### Exercise instructions
Copy the records below verbatim, from the first line through the line containing "right back paw: (245, 270)", inclusive, and output nothing else.

### Provided data
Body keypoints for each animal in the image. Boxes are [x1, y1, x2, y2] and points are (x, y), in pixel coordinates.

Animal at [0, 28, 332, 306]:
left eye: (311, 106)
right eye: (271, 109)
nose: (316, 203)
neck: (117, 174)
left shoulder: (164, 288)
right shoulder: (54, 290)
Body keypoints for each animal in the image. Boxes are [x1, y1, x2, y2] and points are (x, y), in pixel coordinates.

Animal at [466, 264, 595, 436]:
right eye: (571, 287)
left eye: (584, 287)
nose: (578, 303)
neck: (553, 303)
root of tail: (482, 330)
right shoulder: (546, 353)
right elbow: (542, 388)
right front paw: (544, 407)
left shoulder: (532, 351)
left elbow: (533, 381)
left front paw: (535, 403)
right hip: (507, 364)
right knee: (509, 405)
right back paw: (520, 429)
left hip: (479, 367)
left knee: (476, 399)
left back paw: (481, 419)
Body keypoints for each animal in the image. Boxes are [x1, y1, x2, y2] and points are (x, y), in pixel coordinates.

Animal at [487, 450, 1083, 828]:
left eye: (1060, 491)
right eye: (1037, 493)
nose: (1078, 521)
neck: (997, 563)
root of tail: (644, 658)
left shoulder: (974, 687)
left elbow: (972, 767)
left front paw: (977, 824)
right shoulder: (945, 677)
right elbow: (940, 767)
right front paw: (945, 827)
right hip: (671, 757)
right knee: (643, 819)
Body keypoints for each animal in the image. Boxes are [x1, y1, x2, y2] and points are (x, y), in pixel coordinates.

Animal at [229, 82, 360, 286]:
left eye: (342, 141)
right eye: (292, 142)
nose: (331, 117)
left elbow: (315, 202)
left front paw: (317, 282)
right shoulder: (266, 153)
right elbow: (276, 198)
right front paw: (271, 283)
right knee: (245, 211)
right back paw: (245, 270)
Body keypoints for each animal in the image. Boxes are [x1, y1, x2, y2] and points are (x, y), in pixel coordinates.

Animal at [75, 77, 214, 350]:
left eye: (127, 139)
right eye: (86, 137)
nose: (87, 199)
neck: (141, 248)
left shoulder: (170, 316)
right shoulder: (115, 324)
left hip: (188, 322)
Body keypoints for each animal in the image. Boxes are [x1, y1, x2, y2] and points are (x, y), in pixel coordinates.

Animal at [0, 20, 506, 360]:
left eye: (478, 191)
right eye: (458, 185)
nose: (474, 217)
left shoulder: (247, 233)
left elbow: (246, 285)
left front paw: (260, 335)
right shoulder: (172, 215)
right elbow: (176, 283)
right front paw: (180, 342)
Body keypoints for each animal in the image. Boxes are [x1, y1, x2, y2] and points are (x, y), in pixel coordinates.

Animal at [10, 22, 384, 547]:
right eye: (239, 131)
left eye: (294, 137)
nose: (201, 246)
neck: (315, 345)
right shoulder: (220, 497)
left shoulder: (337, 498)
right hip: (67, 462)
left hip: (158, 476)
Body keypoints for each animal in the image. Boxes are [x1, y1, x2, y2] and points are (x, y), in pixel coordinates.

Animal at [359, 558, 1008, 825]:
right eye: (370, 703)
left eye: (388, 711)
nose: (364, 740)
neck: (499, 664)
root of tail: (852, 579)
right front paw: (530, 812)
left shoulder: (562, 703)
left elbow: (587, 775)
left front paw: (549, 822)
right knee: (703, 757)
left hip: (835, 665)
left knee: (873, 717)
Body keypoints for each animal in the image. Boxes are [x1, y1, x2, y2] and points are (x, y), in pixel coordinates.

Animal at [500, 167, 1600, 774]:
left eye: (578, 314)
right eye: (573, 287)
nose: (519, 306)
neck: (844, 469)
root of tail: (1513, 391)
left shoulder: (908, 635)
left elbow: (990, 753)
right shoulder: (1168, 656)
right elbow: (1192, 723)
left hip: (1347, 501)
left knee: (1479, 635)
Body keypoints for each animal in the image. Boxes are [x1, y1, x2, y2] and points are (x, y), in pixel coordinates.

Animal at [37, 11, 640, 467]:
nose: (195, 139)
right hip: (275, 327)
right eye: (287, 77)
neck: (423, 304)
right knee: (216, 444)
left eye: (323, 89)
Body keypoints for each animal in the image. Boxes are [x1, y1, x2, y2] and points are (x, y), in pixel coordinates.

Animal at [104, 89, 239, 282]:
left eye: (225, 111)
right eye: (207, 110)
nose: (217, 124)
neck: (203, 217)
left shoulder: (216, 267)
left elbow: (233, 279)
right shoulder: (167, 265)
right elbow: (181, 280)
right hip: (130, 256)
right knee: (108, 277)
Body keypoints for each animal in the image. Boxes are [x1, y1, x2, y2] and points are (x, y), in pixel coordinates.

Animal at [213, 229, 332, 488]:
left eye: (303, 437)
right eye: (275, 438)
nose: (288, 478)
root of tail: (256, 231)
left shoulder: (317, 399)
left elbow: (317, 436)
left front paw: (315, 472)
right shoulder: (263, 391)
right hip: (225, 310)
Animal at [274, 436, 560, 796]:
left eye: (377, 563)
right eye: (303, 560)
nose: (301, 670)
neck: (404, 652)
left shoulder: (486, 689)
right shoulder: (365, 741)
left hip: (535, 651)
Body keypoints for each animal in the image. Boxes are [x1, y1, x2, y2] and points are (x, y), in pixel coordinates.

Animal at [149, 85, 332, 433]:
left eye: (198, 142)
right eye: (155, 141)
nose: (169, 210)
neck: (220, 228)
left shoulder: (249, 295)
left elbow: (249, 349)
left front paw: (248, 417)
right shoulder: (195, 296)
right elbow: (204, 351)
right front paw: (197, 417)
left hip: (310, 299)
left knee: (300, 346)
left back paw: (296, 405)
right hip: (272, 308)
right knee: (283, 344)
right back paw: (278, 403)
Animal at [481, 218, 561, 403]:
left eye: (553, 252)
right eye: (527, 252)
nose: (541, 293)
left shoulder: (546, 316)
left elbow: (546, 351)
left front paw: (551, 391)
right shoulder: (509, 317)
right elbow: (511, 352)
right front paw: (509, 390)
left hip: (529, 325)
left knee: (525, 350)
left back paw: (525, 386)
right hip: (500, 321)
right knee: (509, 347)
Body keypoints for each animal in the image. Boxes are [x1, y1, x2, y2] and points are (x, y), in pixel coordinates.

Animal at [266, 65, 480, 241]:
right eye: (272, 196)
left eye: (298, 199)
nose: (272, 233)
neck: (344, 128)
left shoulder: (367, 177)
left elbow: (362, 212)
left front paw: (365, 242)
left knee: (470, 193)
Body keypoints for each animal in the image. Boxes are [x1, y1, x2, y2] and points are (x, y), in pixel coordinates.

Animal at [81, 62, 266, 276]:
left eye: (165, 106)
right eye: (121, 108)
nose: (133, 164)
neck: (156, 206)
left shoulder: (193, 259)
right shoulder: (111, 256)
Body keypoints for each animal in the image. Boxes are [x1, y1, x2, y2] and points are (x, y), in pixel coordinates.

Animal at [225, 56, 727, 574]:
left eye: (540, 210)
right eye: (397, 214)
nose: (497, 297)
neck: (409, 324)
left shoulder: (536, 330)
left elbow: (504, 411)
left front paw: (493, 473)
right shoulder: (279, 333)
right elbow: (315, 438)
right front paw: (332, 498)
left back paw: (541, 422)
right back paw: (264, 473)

### Response to this task
Body keypoints for each animal in the image. Boxes are [x1, y1, x2, y2] and points are (x, y), in pixel coordinates.

Animal at [0, 28, 332, 306]:
left eye: (311, 106)
right eye: (271, 109)
nose: (316, 203)
neck: (117, 174)
left shoulder: (164, 288)
right shoulder: (54, 290)
Body keypoints for each animal in the image. Boxes are [x1, y1, x2, y2] and points are (x, y), in pixel coordinates.

Animal at [466, 264, 595, 436]:
right eye: (571, 287)
left eye: (584, 287)
nose: (578, 303)
neck: (553, 303)
root of tail: (482, 330)
right shoulder: (546, 353)
right elbow: (542, 388)
right front paw: (544, 407)
left shoulder: (532, 351)
left elbow: (533, 381)
left front paw: (535, 403)
right hip: (507, 364)
right knee: (509, 405)
right back paw: (520, 429)
left hip: (479, 367)
left knee: (476, 399)
left back paw: (481, 419)
Body keypoints for each animal in the image. Boxes are [x1, y1, x2, y2] and points are (x, y), in pixel coordinates.

Animal at [487, 450, 1083, 828]:
left eye: (1060, 491)
right eye: (1037, 493)
nose: (1078, 521)
neck: (997, 563)
root of tail: (644, 658)
left shoulder: (974, 687)
left elbow: (972, 767)
left front paw: (977, 824)
right shoulder: (945, 677)
right elbow: (940, 767)
right front paw: (945, 827)
right hip: (671, 757)
right knee: (643, 819)
Body keypoints for each animal in the image. Boxes are [x1, y1, x2, y2] and points are (x, y), in pixel coordinates.

Animal at [229, 82, 360, 286]:
left eye: (342, 141)
right eye: (292, 142)
nose: (331, 117)
left elbow: (315, 202)
left front paw: (317, 282)
right shoulder: (266, 153)
right elbow: (276, 198)
right front paw: (271, 283)
right knee: (245, 211)
right back paw: (245, 270)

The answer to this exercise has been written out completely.